**Work required**
Lines below starting with the line with "антикоррозийно" and going on through the line with "MONITORULJUSTITIEI.RO" must be output exactly; the rest of the records must be left out.

** Opening Exercise data block **

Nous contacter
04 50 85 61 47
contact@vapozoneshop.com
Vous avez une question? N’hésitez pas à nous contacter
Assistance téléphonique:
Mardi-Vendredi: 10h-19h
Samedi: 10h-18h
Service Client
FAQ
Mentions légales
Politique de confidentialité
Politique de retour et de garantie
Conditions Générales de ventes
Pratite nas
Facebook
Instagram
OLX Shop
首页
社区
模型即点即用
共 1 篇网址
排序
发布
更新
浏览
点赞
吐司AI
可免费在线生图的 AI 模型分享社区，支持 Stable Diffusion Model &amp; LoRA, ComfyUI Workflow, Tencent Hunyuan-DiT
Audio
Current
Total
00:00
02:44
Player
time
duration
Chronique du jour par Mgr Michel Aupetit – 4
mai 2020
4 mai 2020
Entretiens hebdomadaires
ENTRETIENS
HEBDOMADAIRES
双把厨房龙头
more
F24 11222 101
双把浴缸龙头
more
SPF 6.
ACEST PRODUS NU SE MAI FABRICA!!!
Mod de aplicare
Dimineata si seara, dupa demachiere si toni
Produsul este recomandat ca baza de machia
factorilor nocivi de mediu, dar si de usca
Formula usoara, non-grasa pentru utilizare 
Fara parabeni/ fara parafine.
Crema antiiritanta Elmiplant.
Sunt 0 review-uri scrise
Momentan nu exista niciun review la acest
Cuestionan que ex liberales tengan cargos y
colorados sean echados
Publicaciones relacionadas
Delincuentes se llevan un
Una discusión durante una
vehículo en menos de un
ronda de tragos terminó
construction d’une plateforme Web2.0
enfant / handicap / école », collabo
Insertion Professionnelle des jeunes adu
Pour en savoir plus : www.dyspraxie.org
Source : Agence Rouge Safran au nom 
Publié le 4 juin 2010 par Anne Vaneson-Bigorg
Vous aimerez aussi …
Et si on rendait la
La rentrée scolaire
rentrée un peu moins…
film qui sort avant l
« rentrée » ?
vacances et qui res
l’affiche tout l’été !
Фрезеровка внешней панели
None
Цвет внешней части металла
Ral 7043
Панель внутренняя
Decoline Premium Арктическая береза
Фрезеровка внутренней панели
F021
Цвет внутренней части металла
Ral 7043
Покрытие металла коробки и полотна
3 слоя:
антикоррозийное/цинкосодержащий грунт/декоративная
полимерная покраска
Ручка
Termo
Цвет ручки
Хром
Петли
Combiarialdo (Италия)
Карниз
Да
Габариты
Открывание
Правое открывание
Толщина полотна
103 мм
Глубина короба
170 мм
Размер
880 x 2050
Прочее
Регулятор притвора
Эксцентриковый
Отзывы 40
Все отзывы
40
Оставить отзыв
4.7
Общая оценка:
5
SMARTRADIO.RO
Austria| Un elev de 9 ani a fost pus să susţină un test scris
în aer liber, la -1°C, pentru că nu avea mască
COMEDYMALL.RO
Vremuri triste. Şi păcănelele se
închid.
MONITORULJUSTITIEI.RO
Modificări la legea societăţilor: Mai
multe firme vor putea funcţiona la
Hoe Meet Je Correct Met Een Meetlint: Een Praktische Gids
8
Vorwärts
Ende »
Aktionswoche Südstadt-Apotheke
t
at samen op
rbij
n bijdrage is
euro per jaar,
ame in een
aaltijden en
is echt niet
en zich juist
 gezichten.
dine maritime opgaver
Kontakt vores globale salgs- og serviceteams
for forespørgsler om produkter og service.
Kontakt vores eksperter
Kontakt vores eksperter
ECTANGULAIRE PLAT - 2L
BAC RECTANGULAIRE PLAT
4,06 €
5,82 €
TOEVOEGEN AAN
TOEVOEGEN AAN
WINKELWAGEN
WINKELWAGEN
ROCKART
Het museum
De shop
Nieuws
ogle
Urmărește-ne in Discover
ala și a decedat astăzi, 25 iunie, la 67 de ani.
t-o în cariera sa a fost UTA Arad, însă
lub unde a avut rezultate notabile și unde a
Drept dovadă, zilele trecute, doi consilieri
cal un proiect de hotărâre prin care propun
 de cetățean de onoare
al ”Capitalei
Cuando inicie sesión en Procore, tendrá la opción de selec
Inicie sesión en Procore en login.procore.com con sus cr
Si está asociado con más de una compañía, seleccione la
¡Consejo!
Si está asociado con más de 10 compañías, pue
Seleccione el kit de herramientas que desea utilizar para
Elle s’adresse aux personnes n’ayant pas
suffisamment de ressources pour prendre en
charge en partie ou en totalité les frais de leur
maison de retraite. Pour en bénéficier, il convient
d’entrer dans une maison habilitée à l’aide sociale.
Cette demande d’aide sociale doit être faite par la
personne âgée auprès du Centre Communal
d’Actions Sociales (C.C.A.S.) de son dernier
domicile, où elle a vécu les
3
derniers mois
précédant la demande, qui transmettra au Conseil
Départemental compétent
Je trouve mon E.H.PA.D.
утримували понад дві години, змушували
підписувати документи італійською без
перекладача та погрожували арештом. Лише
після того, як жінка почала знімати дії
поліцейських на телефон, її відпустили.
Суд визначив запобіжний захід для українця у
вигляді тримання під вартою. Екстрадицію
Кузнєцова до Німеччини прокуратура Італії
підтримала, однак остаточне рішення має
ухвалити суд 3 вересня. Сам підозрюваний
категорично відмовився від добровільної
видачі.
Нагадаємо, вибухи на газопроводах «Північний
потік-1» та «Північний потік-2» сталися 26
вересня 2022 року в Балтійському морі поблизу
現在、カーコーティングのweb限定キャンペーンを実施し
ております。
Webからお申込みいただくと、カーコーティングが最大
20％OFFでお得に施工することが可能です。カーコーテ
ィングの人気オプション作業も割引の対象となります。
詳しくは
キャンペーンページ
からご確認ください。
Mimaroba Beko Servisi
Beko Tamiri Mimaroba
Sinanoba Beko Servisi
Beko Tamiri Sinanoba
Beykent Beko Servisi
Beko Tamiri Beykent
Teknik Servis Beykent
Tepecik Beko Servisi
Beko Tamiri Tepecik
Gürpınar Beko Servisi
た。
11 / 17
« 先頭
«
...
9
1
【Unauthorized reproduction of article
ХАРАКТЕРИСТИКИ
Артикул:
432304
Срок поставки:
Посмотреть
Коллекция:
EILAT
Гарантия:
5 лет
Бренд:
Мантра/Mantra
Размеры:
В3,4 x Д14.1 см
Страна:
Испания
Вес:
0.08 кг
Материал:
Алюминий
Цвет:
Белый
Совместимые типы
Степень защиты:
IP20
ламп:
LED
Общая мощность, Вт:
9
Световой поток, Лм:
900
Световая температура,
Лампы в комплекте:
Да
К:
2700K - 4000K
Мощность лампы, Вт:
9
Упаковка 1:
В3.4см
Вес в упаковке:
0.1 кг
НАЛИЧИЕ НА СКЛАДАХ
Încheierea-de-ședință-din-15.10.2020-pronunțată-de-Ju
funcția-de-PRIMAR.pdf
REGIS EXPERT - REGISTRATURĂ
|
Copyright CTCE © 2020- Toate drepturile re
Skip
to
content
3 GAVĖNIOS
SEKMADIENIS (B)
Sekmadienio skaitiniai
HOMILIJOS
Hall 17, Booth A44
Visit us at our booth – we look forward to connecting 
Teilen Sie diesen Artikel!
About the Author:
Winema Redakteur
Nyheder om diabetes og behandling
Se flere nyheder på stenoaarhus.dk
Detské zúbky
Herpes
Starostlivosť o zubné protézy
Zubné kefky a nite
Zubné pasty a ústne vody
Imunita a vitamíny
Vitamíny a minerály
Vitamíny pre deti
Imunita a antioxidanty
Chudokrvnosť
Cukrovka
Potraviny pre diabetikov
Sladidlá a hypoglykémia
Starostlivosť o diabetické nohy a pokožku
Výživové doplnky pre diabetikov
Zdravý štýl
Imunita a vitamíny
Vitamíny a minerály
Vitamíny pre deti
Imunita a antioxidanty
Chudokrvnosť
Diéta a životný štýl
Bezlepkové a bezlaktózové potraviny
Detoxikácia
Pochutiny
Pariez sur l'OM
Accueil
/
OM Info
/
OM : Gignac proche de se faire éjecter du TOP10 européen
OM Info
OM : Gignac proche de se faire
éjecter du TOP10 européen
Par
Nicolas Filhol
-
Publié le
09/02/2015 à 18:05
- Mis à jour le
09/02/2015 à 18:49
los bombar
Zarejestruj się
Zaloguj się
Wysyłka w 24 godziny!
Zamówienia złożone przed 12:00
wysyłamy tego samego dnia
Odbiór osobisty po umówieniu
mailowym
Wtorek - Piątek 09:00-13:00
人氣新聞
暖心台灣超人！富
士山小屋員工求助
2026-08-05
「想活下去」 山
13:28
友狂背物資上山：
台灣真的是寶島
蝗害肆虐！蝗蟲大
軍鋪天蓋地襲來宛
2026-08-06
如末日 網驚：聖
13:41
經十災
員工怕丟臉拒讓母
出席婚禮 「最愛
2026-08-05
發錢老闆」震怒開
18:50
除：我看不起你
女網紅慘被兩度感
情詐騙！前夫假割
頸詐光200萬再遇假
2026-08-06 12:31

** Closing Exercise data block **

**Exercise result**
антикоррозийное/цинкосодержащий грунт/декоративная
полимерная покраска
Ручка
Termo
Цвет ручки
Хром
Петли
Combiarialdo (Италия)
Карниз
Да
Габариты
Открывание
Правое открывание
Толщина полотна
103 мм
Глубина короба
170 мм
Размер
880 x 2050
Прочее
Регулятор притвора
Эксцентриковый
Отзывы 40
Все отзывы
40
Оставить отзыв
4.7
Общая оценка:
5
SMARTRADIO.RO
Austria| Un elev de 9 ani a fost pus să susţină un test scris
în aer liber, la -1°C, pentru că nu avea mască
COMEDYMALL.RO
Vremuri triste. Şi păcănelele se
închid.
MONITORULJUSTITIEI.RO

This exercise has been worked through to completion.